I need some help decoding this perl script. $dummy is not initialized with anything throughout anywhere else in the script. What does the following line mean in the script? and why does it mean when the split function doesn't have any parameter?
($dummy, $class) = split;
The program is trying to check whether a statement is truth or lie using some statistical classification method. So lets say it calculates and give the following number to "truth-sity" and "falsity" then it checks whether the lie detector is correct or not.
# some code, some code...
$_ = "truth"
# more some code, some code ...
$Truthsity = 9999
$Falsity = 2134123
if ($Truthsity > $Falsity) {
$newClass = "truth";
} else {
$newClass = "lie";
}
($dummy, $class) = split;
if ($class eq $newClass) {
print "correct";
} elsif ($class eq "true") {
print "false neg";
} else {
print "false pos"
}
($dummy, $class) = split;
Split returns an array of values. The first is put into $dummy
, the second into $class
, and any further values are ignored. The first arg is likely named dummy because the author plans to ignore that value.
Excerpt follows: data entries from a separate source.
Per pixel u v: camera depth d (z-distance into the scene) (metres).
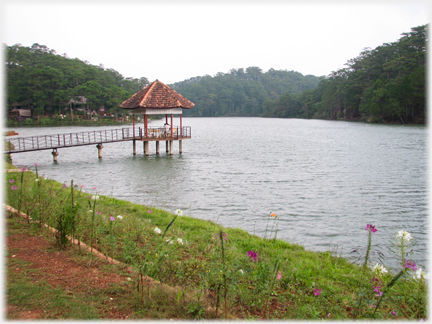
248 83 175.00
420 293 4.45
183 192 16.06
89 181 18.55
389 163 24.58
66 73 89.62
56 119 78.62
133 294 4.29
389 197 15.29
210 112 175.25
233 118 156.75
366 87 87.88
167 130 30.08
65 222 5.66
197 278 5.16
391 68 78.62
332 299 4.96
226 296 4.22
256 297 4.63
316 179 19.33
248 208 13.44
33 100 80.25
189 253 6.35
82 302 4.00
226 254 5.88
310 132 58.06
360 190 16.62
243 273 4.79
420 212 13.05
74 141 40.97
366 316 4.30
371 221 11.98
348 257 8.50
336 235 10.49
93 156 29.67
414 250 9.28
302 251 7.81
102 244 6.11
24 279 4.42
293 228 11.12
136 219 8.41
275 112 150.38
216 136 52.19
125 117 91.31
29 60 90.81
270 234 10.38
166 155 30.11
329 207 13.67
A better option is to use undef to
ignore a returned entry: ( undef, $class ) = split;
Perldoc can show you how split functions. When called without arguments, split will operate against $_
and split on whitespace. $_
is the default variable in perl, think of it as an implied "it," as defined by context.
Using an implied $_ can make short code more concise, but it's poor form to use it inside larger blocks. You don't want the reader to get confused about which 'it' you want to work with.
split ; # split it
for (@list) { foo($_) } # look at each element of list, foo it.
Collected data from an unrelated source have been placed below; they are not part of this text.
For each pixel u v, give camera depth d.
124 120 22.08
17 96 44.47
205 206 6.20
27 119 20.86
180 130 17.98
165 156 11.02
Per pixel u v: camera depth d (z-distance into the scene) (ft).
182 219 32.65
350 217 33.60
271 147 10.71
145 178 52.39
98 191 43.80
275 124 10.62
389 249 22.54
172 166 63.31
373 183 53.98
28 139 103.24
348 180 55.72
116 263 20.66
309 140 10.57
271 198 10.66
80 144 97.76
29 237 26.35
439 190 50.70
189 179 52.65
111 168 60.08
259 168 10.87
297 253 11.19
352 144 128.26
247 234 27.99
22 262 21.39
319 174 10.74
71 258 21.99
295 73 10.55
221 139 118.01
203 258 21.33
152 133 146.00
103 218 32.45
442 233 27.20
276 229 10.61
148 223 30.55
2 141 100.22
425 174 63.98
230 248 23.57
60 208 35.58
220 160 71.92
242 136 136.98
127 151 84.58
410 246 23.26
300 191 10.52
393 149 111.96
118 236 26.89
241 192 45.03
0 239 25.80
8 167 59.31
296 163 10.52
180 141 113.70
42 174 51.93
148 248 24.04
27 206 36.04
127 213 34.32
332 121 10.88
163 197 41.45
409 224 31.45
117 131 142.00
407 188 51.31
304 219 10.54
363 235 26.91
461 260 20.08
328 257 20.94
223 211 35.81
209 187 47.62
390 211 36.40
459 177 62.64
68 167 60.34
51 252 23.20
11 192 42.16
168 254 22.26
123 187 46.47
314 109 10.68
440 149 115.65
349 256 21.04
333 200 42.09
@new = map { $_ + 2 } @list ;# look at each element of list,
# add 2 to it, put it in new list
while(<>){ foo($_)} # grab each line of input, foo it.
perldoc -f split
If EXPR is omitted, splits the $_ string. If PATTERN is also omitted, splits on whitespace (after skipping any leading whitespace). Anything matching PATTERN is taken to be a delimiter separating the fields. (Note that the delimiter may be longer than one character.)
I'm a big fan of the ternary operator ? :
for setting string values and of pushing logic into blocks and subroutines.
my $Truthsity = 9999
my $Falsity = 2134123
print test_truthsity( $Truthsity, $Falsity, $_ );
sub test_truthsity {
my ($truthsity, $falsity, $line ) = @_;
my $newClass = $truthsity > $falsity ? 'truth' : 'lie';
my (undef, $class) = split /\s+/, $line ;
my $output = $class eq $newClass ? 'correct'
: $class eq 'true' ? 'false neg'
: 'false pos';
return $output;
}
There may be a subtle bug in this version. split
with no args is not the exactly the same as split(/\s+/, $_)
, they behave differently if the line starts with spaces. In fully qualified split, blank leading fields are returned. split
with no args drops the leading spaces.
$_ = " ab cd";
my @a = split # @a contains ( 'ab', 'cd' );
my @b = split /\s+/, $_; # @b contains ( '', 'ab', 'cd')